PRINTED IN THE UNITED STATES OF AMERICA


PREFACE

This book is essentially a desultory book, the result of intermittent observation, and often, no doubt, of rash assumption. Having been written in Paris, at odd moments, during the last two years of the war, it could hardly be more than a series of disjointed notes; and the excuse for its publication lies in the fact that the very conditions which made more consecutive work impossible also gave unprecedented opportunities for quick notation.
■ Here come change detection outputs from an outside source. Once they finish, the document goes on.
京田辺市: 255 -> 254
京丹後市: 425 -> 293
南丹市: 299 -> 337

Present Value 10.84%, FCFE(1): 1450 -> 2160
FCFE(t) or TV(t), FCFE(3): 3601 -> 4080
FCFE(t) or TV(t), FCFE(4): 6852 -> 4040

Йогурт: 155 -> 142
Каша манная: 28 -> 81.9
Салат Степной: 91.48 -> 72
The world since 1914 has been like a house on fire. All the lodgers are on the stairs, in dishabille. Their doors are swinging wide, and one gets glimpses of their furniture, revelations of their habits, and whiffs of their cooking, that a life-time of ordinary intercourse would not offer. Superficial differences vanish, and so (how much oftener) do superficial resemblances; while deep unsuspected similarities and disagreements, deep common attractions and repulsions, declare themselves. It is of these fundamental substances that the new link between France and America is made, and some reasons for the strength of the link ought to be discoverable in the suddenly bared depths of the French heart.
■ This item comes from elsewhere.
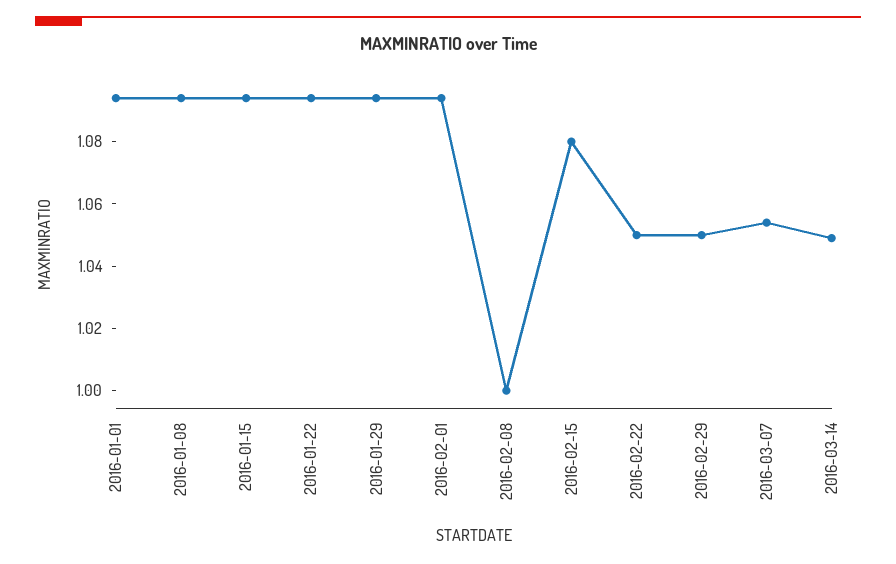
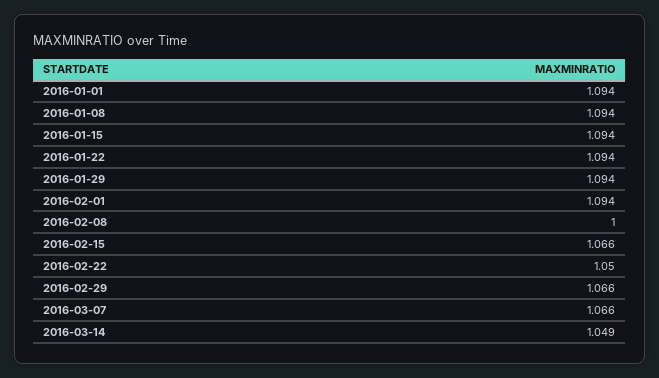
2016-02-15: 1.08 -> 1.066
2016-02-29: 1.05 -> 1.066
2016-03-07: 1.055 -> 1.066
There are two ways of judging a foreign people: at first sight, impressionistically, in the manner of the passing traveller; or after residence among them, "soberly, advisedly," and with all the vain precautions enjoined in another grave contingency.

Of the two ways, the first is, even in ordinary times, often the most fruitful. The observer, if he has eyes and an imagination, will be struck first by the superficial dissemblances, and they will give his picture the sharp suggestiveness of a good caricature. If he settles down among the objects of his study he will gradually become blunted to these dissemblances, or, if he probes below the surface, he will find them sprung from the same stem as many different-seeming characteristics of his own people. A period of confusion must follow, in which he will waver between contradictions, and his sharp outlines will become blurred with what the painters call "repentances."

From this twilight it is hardly possible for any foreigner's judgment to emerge again into full illumination. Race-differences strike so deep that when one has triumphantly pulled up a specimen for examination one finds only the crown in one's hand, and the tough root still clenched in some crevice of prehistory. And as to race-resemblances, they are so often most misleading when they seem most instructive that any attempt to catch the likeness of another people by painting ourselves is never quite successful. Indeed, once the observer has gone beyond the happy stage when surface-differences have all their edge, his only chance of getting anywhere near the truth is to try to keep to the traveller's way, and still see his subject in the light of contrasts.

It is absurd for an Anglo-Saxon to say: "The Latin is this or that" unless he makes the mental reservation, "or at least seems so to me"; but if this mental reservation is always implied, if it serves always as the background of the picture, the features portrayed may escape caricature and yet bear some resemblance to the original.